▶ _TASK DESCRIPTION_
Begin at the line containing "X248819936Y-101240048D03*" in the entries below and end at the line containing "X246380000Y-127000000D03*"; transcribe that range exactly and nothing outside it.

▶ _PROVIDED MATERIAL_

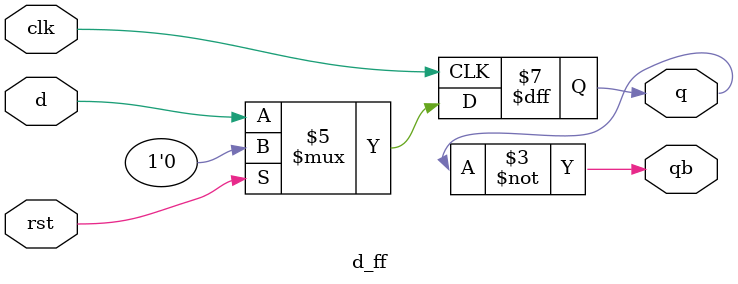
<source format=v>
`timescale 1ns / 1ps


module d_ff(d, clk, rst, q, qb);

    input  wire d;
    input  wire clk;
    input  wire rst;
    output reg  q;
    output wire qb;
   
   always @(posedge(clk))
    begin
        if(rst == 1'b1) begin
            q <= 1'b0;
        end else begin
            q  <= d;
        end
    end
    
    assign qb = ~q;
    
endmodule

</source>
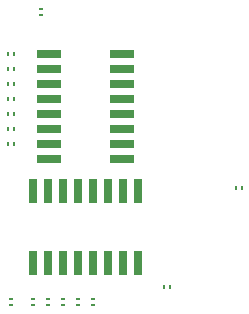
<source format=gtp>
G75*
G70*
%OFA0B0*%
%FSLAX24Y24*%
%IPPOS*%
%LPD*%
%AMOC8*
5,1,8,0,0,1.08239X$1,22.5*
%
%ADD10R,0.0800X0.0260*%
%ADD11R,0.0260X0.0800*%
%ADD12R,0.0169X0.0110*%
%ADD13R,0.0110X0.0169*%
D10*
X008952Y010412D03*
X008952Y010912D03*
X008952Y011412D03*
X008952Y011912D03*
X008952Y012412D03*
X008952Y012912D03*
X008952Y013412D03*
X008952Y013912D03*
X011372Y013912D03*
X011372Y013412D03*
X011372Y012912D03*
X011372Y012412D03*
X011372Y011912D03*
X011372Y011412D03*
X011372Y010912D03*
X011372Y010412D03*
D11*
X011412Y009372D03*
X011912Y009372D03*
X010912Y009372D03*
X010412Y009372D03*
X009912Y009372D03*
X009412Y009372D03*
X008912Y009372D03*
X008412Y009372D03*
X008412Y006952D03*
X008912Y006952D03*
X009412Y006952D03*
X009912Y006952D03*
X010412Y006952D03*
X010912Y006952D03*
X011412Y006952D03*
X011912Y006952D03*
D12*
X007662Y005562D03*
X007662Y005763D03*
X008412Y005763D03*
X008412Y005562D03*
X008912Y005562D03*
X008912Y005763D03*
X009412Y005763D03*
X009412Y005562D03*
X009915Y005562D03*
X009915Y005763D03*
X010412Y005763D03*
X010412Y005562D03*
X008662Y015212D03*
X008662Y015413D03*
D13*
X007763Y013914D03*
X007562Y013914D03*
X007562Y013412D03*
X007763Y013412D03*
X007763Y012913D03*
X007562Y012913D03*
X007562Y012412D03*
X007763Y012412D03*
X007763Y011912D03*
X007562Y011912D03*
X007562Y011413D03*
X007763Y011413D03*
X007763Y010913D03*
X007562Y010913D03*
X012762Y006162D03*
X012963Y006162D03*
X015162Y009462D03*
X015363Y009462D03*
M02*

</source>
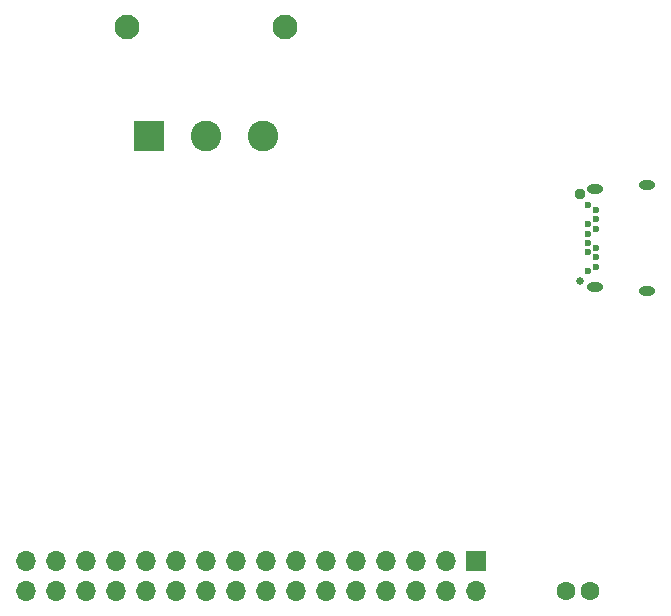
<source format=gbs>
%TF.GenerationSoftware,KiCad,Pcbnew,7.0.1*%
%TF.CreationDate,2025-03-28T02:07:50+02:00*%
%TF.ProjectId,PowerCircuit_V6,506f7765-7243-4697-9263-7569745f5636,rev?*%
%TF.SameCoordinates,Original*%
%TF.FileFunction,Soldermask,Bot*%
%TF.FilePolarity,Negative*%
%FSLAX46Y46*%
G04 Gerber Fmt 4.6, Leading zero omitted, Abs format (unit mm)*
G04 Created by KiCad (PCBNEW 7.0.1) date 2025-03-28 02:07:50*
%MOMM*%
%LPD*%
G01*
G04 APERTURE LIST*
%ADD10R,2.600000X2.600000*%
%ADD11C,2.600000*%
%ADD12C,2.100000*%
%ADD13C,0.649987*%
%ADD14C,0.950013*%
%ADD15O,1.400000X0.800000*%
%ADD16C,0.600000*%
%ADD17R,1.700000X1.700000*%
%ADD18O,1.700000X1.700000*%
%ADD19C,1.600000*%
G04 APERTURE END LIST*
D10*
%TO.C,U7*%
X211100025Y-88420076D03*
D11*
X215900127Y-88420076D03*
X220699975Y-88420076D03*
D12*
X222550114Y-79219924D03*
X209249886Y-79219924D03*
%TD*%
D13*
%TO.C,U8*%
X247569999Y-100709949D03*
D14*
X247569999Y-93360191D03*
D15*
X248819936Y-92980206D03*
X248819936Y-101240048D03*
X253209826Y-101599967D03*
X253209826Y-92620033D03*
D16*
X248219986Y-94310152D03*
X248920012Y-94710203D03*
X248920012Y-95510051D03*
X248219986Y-95910102D03*
X248920012Y-96310152D03*
X248219986Y-96710203D03*
X248219986Y-97510051D03*
X248920012Y-97910102D03*
X248219986Y-98310152D03*
X248920012Y-98710203D03*
X248920012Y-99510051D03*
X248219986Y-99910102D03*
%TD*%
D17*
%TO.C,J1*%
X238760000Y-124460000D03*
D18*
X238760000Y-127000000D03*
X236220000Y-124460000D03*
X236220000Y-127000000D03*
X233680000Y-124460000D03*
X233680000Y-127000000D03*
X231140000Y-124460000D03*
X231140000Y-127000000D03*
X228600000Y-124460000D03*
X228600000Y-127000000D03*
X226060000Y-124460000D03*
X226060000Y-127000000D03*
X223520000Y-124460000D03*
X223520000Y-127000000D03*
X220980000Y-124460000D03*
X220980000Y-127000000D03*
X218440000Y-124460000D03*
X218440000Y-127000000D03*
X215900000Y-124460000D03*
X215900000Y-127000000D03*
X213360000Y-124460000D03*
X213360000Y-127000000D03*
X210820000Y-124460000D03*
X210820000Y-127000000D03*
X208280000Y-124460000D03*
X208280000Y-127000000D03*
X205740000Y-124460000D03*
X205740000Y-127000000D03*
X203200000Y-124460000D03*
X203200000Y-127000000D03*
X200660000Y-124460000D03*
X200660000Y-127000000D03*
%TD*%
D19*
%TO.C,CN1*%
X248380000Y-127000000D03*
X246380000Y-127000000D03*
%TD*%
M02*

</source>
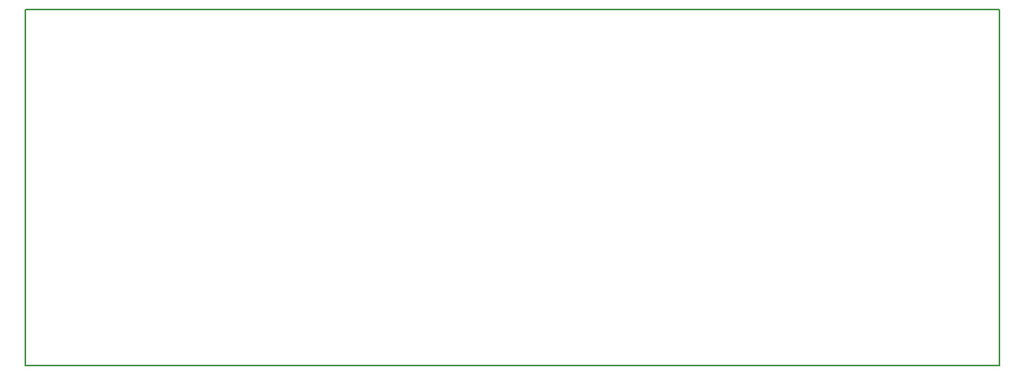
<source format=gbr>
G04 DipTrace 2.4.0.2*
%INBoardOutline.gbr*%
%MOIN*%
%ADD11C,0.0055*%
%FSLAX44Y44*%
G04*
G70*
G90*
G75*
G01*
%LNBoardOutline*%
%LPD*%
X3940Y3940D2*
D11*
X44940D1*
Y18940D1*
X3940D1*
Y3940D1*
M02*

</source>
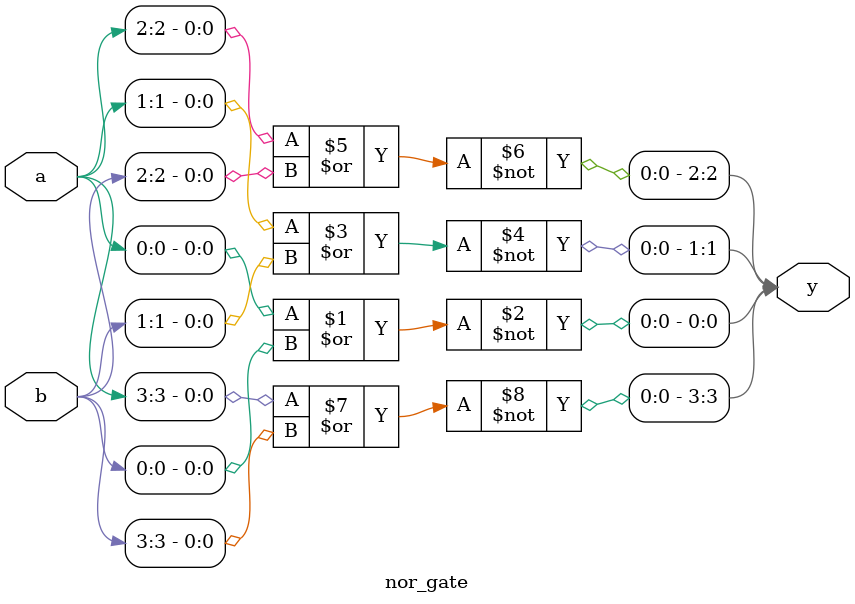
<source format=v>

module nor_gate (
    input  [3:0] a,
    input  [3:0] b,
    output [3:0] y
);

    assign y[0] = ~(a[0] | b[0]);
    assign y[1] = ~(a[1] | b[1]);
    assign y[2] = ~(a[2] | b[2]);
    assign y[3] = ~(a[3] | b[3]);

endmodule
</source>
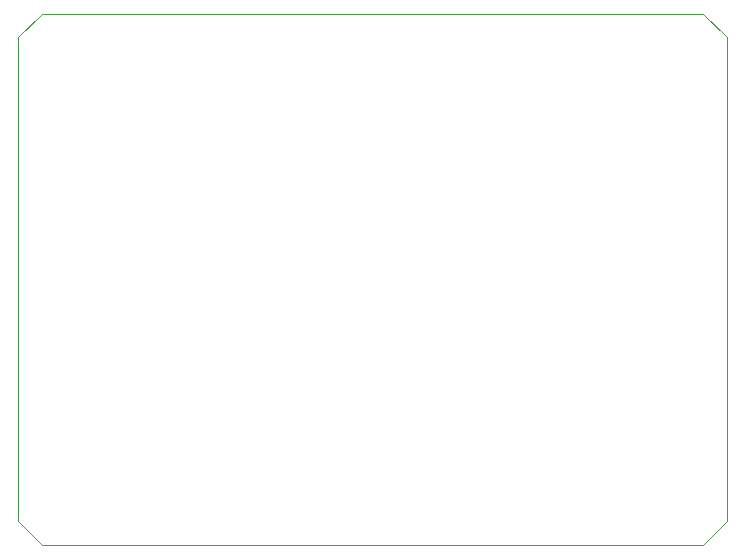
<source format=gbr>
%TF.GenerationSoftware,KiCad,Pcbnew,9.0.6*%
%TF.CreationDate,2026-01-11T11:59:37+09:00*%
%TF.ProjectId,SyncSeparator,53796e63-5365-4706-9172-61746f722e6b,rev?*%
%TF.SameCoordinates,Original*%
%TF.FileFunction,Profile,NP*%
%FSLAX46Y46*%
G04 Gerber Fmt 4.6, Leading zero omitted, Abs format (unit mm)*
G04 Created by KiCad (PCBNEW 9.0.6) date 2026-01-11 11:59:37*
%MOMM*%
%LPD*%
G01*
G04 APERTURE LIST*
%TA.AperFunction,Profile*%
%ADD10C,0.100000*%
%TD*%
G04 APERTURE END LIST*
D10*
X85000000Y-67000000D02*
X85000000Y-108000000D01*
X87000000Y-110000000D02*
X85000000Y-108000000D01*
X145000000Y-108000000D02*
X145000000Y-67000000D01*
X87000000Y-110000000D02*
X143000000Y-110000000D01*
X143000000Y-110000000D02*
X145000000Y-108000000D01*
X87000000Y-65000000D02*
X85000000Y-67000000D01*
X143000000Y-65000000D02*
X87000000Y-65000000D01*
X145000000Y-67000000D02*
X143000000Y-65000000D01*
M02*

</source>
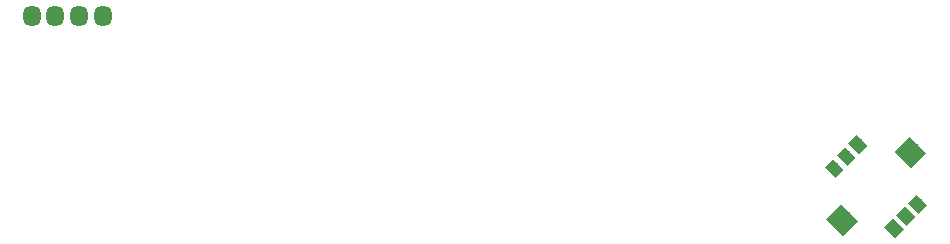
<source format=gbr>
G04 #@! TF.GenerationSoftware,KiCad,Pcbnew,(5.1.2)-1*
G04 #@! TF.CreationDate,2024-09-22T12:57:02+09:00*
G04 #@! TF.ProjectId,pc,70632e6b-6963-4616-945f-706362585858,v1.1*
G04 #@! TF.SameCoordinates,Original*
G04 #@! TF.FileFunction,Paste,Top*
G04 #@! TF.FilePolarity,Positive*
%FSLAX46Y46*%
G04 Gerber Fmt 4.6, Leading zero omitted, Abs format (unit mm)*
G04 Created by KiCad (PCBNEW (5.1.2)-1) date 2024-09-22 12:57:02*
%MOMM*%
%LPD*%
G04 APERTURE LIST*
%ADD10C,1.800000*%
%ADD11C,0.100000*%
%ADD12C,1.000000*%
%ADD13O,1.524000X1.800000*%
G04 APERTURE END LIST*
D10*
X180849782Y-123046218D03*
D11*
G36*
X179506279Y-122975507D02*
G01*
X180779071Y-121702715D01*
X182193285Y-123116929D01*
X180920493Y-124389721D01*
X179506279Y-122975507D01*
X179506279Y-122975507D01*
G37*
D10*
X175122218Y-128773782D03*
D11*
G36*
X173778715Y-128703071D02*
G01*
X175051507Y-127430279D01*
X176465721Y-128844493D01*
X175192929Y-130117285D01*
X173778715Y-128703071D01*
X173778715Y-128703071D01*
G37*
D12*
X179506280Y-129445534D03*
D11*
G36*
X178693107Y-129339468D02*
G01*
X179400214Y-128632361D01*
X180319453Y-129551600D01*
X179612346Y-130258707D01*
X178693107Y-129339468D01*
X178693107Y-129339468D01*
G37*
D12*
X180513907Y-128437907D03*
D11*
G36*
X179700734Y-128331841D02*
G01*
X180407841Y-127624734D01*
X181327080Y-128543973D01*
X180619973Y-129251080D01*
X179700734Y-128331841D01*
X179700734Y-128331841D01*
G37*
D12*
X181521534Y-127430280D03*
D11*
G36*
X180708361Y-127324214D02*
G01*
X181415468Y-126617107D01*
X182334707Y-127536346D01*
X181627600Y-128243453D01*
X180708361Y-127324214D01*
X180708361Y-127324214D01*
G37*
D12*
X174450466Y-124389720D03*
D11*
G36*
X173637293Y-124283654D02*
G01*
X174344400Y-123576547D01*
X175263639Y-124495786D01*
X174556532Y-125202893D01*
X173637293Y-124283654D01*
X173637293Y-124283654D01*
G37*
D12*
X175458093Y-123382093D03*
D11*
G36*
X174644920Y-123276027D02*
G01*
X175352027Y-122568920D01*
X176271266Y-123488159D01*
X175564159Y-124195266D01*
X174644920Y-123276027D01*
X174644920Y-123276027D01*
G37*
D12*
X176465720Y-122374466D03*
D11*
G36*
X175652547Y-122268400D02*
G01*
X176359654Y-121561293D01*
X177278893Y-122480532D01*
X176571786Y-123187639D01*
X175652547Y-122268400D01*
X175652547Y-122268400D01*
G37*
D13*
X106500000Y-111525000D03*
X108500000Y-111525000D03*
X110500000Y-111525000D03*
X112500000Y-111525000D03*
M02*

</source>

▶ _EXERCISE SOLUTION_
X248819936Y-101240048D03*
X253209826Y-101599967D03*
X253209826Y-92620033D03*
D16*
X248219986Y-94310152D03*
X248920012Y-94710203D03*
X248920012Y-95510051D03*
X248219986Y-95910102D03*
X248920012Y-96310152D03*
X248219986Y-96710203D03*
X248219986Y-97510051D03*
X248920012Y-97910102D03*
X248219986Y-98310152D03*
X248920012Y-98710203D03*
X248920012Y-99510051D03*
X248219986Y-99910102D03*
%TD*%
D17*
%TO.C,J1*%
X238760000Y-124460000D03*
D18*
X238760000Y-127000000D03*
X236220000Y-124460000D03*
X236220000Y-127000000D03*
X233680000Y-124460000D03*
X233680000Y-127000000D03*
X231140000Y-124460000D03*
X231140000Y-127000000D03*
X228600000Y-124460000D03*
X228600000Y-127000000D03*
X226060000Y-124460000D03*
X226060000Y-127000000D03*
X223520000Y-124460000D03*
X223520000Y-127000000D03*
X220980000Y-124460000D03*
X220980000Y-127000000D03*
X218440000Y-124460000D03*
X218440000Y-127000000D03*
X215900000Y-124460000D03*
X215900000Y-127000000D03*
X213360000Y-124460000D03*
X213360000Y-127000000D03*
X210820000Y-124460000D03*
X210820000Y-127000000D03*
X208280000Y-124460000D03*
X208280000Y-127000000D03*
X205740000Y-124460000D03*
X205740000Y-127000000D03*
X203200000Y-124460000D03*
X203200000Y-127000000D03*
X200660000Y-124460000D03*
X200660000Y-127000000D03*
%TD*%
D19*
%TO.C,CN1*%
X248380000Y-127000000D03*
X246380000Y-127000000D03*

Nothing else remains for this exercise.